KBK.NEWS MARTAPURA – Kesultanan Banjar resmi membuka Majelis Ta’lim Al Muta’shimbillah, Jumat malam lalu (2/5/2025) di Sekretariat Yayasan Sultan Adam, Kompleks Pangeran Antasari di Kota Martapura, Kabupaten Banjar. 

Majelis ini akan menjadi kegiatan rutin bulanan yang berfokus pada pengajian, pendidikan agama, dan aksi sosial untuk umat.

Pembukaan majelis ditandai dengan pengajian yang dimulai dengan pembacaan Surah Yasin, sholawat Qurr’aniyyah karangan Syekh Abdul Qadir Al Jailani, tausiyah singkat, serta tahlil dan doa haul untuk para Sultan Banjar. Kegiatan ini juga menjadi momen awal dari upaya Kesultanan Banjar memperkuat dakwah berbasis komunitas.

Kegiatan Dakwan di Majelis Ta’lim Al Muta’shimbillah di Kota Martapura.

Ketua Yayasan Sultan Adam, Dr. KH. Gusti Wardiansyah, SH. MH. MM, mengatakan bahwa dakwah harus dibarengi dengan aksi nyata, bukan hanya sekadar ceramah. “Kami ingin Islam tidak hanya disampaikan lewat kata-kata, tapi juga lewat tindakan. Dakwah itu harus dirasakan manfaatnya oleh umat,” ujar Gusti Wardiansyah.

Menurutnya, dakwah harus menyentuh kehidupan masyarakat secara langsung, salah satunya dengan kegiatan sosial yang menyertai majelis ta’lim ini. Selain memberi santapan rohani, Majelis Ta’lim Al Muta’shimbillah juga memberikan bantuan sosial sesuai kemampuan kepada jamaah yang hadir.

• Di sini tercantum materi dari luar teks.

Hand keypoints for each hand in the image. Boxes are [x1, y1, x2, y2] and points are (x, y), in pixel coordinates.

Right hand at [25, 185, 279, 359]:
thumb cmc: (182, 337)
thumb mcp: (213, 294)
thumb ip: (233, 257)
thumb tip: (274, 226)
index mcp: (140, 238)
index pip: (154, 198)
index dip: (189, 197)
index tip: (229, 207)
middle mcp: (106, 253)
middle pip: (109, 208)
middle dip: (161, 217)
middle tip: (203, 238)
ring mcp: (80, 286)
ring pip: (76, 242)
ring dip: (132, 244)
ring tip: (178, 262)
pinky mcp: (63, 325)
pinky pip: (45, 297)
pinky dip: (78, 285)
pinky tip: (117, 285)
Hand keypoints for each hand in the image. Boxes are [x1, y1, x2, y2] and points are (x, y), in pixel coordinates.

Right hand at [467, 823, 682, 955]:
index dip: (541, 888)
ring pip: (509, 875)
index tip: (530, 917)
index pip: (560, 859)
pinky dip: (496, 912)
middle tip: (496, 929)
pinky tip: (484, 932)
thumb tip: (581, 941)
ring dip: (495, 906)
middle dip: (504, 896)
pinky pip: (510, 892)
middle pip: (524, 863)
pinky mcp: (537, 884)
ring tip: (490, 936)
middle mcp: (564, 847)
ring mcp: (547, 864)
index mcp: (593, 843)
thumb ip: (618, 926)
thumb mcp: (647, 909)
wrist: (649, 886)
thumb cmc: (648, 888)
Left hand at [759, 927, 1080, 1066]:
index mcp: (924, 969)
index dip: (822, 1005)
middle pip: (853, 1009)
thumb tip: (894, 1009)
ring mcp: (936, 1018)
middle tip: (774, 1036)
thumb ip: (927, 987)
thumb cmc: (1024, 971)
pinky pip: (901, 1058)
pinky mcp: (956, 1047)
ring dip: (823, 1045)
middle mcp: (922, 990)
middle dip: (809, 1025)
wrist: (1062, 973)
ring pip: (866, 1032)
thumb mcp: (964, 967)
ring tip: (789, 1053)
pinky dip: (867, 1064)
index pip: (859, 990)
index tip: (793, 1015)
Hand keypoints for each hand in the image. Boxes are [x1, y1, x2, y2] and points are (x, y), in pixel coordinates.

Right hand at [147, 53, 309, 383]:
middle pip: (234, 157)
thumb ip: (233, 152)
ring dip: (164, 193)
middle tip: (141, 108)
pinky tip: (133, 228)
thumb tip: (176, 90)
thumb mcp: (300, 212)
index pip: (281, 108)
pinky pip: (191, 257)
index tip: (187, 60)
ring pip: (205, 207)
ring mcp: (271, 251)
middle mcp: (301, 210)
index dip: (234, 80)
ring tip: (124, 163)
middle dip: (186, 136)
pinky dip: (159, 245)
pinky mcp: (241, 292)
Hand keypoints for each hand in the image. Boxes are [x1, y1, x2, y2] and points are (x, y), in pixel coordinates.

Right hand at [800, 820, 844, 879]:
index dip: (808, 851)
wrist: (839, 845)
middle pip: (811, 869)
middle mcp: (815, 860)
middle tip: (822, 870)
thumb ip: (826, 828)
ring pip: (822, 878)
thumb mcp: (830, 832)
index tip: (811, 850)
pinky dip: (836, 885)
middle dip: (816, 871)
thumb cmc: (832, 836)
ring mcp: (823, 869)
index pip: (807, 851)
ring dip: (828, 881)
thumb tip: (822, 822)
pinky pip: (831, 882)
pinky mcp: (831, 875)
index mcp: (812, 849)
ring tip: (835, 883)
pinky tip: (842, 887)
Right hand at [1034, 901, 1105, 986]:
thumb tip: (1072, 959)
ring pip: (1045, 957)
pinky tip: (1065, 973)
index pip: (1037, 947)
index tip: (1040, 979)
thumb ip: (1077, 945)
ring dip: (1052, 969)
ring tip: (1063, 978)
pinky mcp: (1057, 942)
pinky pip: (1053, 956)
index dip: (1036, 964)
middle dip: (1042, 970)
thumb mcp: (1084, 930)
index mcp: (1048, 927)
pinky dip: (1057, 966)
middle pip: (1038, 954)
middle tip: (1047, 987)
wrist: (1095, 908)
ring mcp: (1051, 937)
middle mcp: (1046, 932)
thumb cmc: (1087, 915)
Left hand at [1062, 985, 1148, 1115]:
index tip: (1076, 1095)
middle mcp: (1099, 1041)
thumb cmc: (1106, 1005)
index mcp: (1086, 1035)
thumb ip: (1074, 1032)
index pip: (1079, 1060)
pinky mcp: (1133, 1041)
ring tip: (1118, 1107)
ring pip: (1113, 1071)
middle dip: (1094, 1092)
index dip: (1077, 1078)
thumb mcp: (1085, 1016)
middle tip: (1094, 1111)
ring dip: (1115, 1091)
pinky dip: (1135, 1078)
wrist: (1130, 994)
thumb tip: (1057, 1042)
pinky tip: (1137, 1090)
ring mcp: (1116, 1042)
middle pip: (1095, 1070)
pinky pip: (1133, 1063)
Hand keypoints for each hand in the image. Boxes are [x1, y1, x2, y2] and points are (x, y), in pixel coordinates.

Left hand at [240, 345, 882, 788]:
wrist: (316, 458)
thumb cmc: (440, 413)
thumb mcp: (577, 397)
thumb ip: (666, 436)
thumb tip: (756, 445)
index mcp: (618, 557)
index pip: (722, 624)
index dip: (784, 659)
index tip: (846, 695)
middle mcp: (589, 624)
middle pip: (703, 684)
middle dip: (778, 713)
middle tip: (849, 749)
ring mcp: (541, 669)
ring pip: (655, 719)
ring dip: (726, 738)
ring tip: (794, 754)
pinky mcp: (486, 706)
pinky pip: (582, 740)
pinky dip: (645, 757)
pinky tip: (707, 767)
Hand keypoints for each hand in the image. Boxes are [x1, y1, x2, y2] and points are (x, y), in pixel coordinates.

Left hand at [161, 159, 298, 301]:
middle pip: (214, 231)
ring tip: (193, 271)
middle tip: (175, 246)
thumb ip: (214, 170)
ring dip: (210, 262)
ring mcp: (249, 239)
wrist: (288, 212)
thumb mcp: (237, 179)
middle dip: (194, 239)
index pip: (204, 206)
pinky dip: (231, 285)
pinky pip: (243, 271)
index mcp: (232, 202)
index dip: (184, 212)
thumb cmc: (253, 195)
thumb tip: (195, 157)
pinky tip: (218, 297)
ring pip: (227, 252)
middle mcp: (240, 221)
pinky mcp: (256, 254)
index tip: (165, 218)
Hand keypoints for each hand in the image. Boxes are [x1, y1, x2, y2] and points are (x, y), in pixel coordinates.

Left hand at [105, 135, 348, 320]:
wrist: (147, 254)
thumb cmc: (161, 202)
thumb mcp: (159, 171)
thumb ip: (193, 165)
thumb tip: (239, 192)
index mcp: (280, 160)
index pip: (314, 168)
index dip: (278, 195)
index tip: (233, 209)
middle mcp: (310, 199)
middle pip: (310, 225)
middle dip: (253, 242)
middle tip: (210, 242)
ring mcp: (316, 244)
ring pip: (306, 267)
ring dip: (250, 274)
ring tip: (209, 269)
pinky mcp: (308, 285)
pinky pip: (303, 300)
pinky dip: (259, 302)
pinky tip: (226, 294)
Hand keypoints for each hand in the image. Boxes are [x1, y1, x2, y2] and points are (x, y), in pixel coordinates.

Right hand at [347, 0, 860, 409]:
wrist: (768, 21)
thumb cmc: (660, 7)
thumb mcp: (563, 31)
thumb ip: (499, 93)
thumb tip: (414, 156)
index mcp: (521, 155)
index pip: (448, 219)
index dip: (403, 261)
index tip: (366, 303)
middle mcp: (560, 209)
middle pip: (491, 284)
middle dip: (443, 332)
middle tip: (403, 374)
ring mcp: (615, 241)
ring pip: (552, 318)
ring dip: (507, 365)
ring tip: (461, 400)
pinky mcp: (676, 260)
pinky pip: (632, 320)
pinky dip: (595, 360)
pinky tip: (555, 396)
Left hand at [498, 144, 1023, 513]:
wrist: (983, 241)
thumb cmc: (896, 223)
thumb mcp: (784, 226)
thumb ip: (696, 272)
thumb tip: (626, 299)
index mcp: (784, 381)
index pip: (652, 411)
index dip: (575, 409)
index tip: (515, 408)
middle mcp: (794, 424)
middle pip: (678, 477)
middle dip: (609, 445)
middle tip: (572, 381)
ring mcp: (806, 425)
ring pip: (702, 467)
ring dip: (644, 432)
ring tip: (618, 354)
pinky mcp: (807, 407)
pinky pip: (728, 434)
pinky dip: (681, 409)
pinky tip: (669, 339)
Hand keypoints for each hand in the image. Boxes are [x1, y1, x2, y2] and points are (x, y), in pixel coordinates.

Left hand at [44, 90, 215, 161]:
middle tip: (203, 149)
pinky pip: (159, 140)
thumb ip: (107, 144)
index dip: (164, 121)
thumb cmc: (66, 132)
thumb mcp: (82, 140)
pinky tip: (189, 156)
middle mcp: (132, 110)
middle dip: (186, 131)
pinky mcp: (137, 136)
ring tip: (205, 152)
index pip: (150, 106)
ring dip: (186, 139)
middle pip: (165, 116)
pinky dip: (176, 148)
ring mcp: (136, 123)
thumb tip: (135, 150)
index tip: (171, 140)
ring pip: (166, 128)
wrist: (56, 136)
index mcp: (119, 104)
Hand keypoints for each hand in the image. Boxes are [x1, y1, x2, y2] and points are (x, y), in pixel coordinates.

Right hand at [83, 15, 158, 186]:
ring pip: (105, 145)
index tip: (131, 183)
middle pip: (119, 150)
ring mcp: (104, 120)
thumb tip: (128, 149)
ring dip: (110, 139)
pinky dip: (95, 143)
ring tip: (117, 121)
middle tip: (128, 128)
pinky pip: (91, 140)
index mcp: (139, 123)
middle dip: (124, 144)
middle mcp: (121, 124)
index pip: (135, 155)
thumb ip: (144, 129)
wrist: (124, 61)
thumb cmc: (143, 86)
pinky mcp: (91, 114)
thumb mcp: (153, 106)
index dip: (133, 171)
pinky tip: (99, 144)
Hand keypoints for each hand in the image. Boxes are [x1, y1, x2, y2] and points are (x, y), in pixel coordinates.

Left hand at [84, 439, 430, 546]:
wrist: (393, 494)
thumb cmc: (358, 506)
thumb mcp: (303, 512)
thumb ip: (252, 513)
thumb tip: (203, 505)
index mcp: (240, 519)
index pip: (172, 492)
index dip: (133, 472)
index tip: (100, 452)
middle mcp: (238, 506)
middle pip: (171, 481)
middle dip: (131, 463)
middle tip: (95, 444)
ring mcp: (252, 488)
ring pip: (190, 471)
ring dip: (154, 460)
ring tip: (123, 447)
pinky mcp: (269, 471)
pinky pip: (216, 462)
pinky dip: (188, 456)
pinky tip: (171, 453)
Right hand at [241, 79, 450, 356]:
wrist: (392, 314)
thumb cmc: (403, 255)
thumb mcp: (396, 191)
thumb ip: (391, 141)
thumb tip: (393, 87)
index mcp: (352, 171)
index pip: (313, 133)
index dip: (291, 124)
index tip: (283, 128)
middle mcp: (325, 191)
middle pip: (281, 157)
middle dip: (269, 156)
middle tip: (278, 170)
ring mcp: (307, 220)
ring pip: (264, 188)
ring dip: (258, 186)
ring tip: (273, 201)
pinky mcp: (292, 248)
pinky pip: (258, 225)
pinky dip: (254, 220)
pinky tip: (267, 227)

Ulama dan Pemerintah Harus Bersinergi

Dalam sambutannya, Gusti Wardiansyah juga menyinggung pentingnya peran ulama dan pemerintah dalam membina masyarakat. Ia mengutip pesan yang menyatakan:
“Jika dua golongan—ulama dan pemimpin—baik, maka baiklah masyarakat.”

BACA JUGA :  DKISP Banjar Kucurkan Dana Ratusan Juta Untuk Renovasi Studio Intan TV, Hasilnya Terkesan Asal Asalan?

Ia menegaskan, ulama harus tetap menjadi pembimbing spiritual dan moral bagi pemimpin, tanpa mengejar jabatan atau kepentingan duniawi. Sebaliknya, pemerintah juga harus menghormati ulama dan menjadikan mereka rujukan dalam urusan keagamaan, seperti yang terjadi di masa Datu Kalampayan dan Kesultanan Banjar. “Pemerintah dulu selalu meminta fatwa kepada ulama. Jika ada kebijakan yang menyimpang, ulama berani meluruskan,” tambahnya.

Ia juga membedakan antara ulama akhirat—yang tulus berdakwah demi umat—dengan ulama dunia, yang hanya mencari keuntungan pribadi. Ulama sejati, katanya, adalah mereka yang mendidik umat agar bertakwa kepada Allah dan hidup dengan nilai-nilai Islam.

Menghindari Dakwah yang Hanya Lisan

Dalam penutupnya, Gusti Wardiansyah mengingatkan tentang bahaya dakwah yang hanya berhenti pada ucapan. Ia mengutip ayat QS. As-Saff (61:2–3): “Wahai orang-orang yang beriman, mengapa kamu mengatakan apa yang tidak kamu kerjakan? Amat besar kebencian Allah bahwa kamu mengatakan apa-apa yang tidak kamu kerjakan.”

Ayat ini, katanya, menjadi pengingat agar para dai, pengajar agama, dan umat Islam secara umum tidak hanya pandai berbicara, tapi juga mengamalkan apa yang mereka ajarkan.

Melalui Majelis Ta’lim Al Muta’shimbillah, Kesultanan Banjar ingin menghidupkan kembali semangat dakwah yang menyentuh hati, pikiran, dan perbuatan—membina umat dari ilmu hingga amal.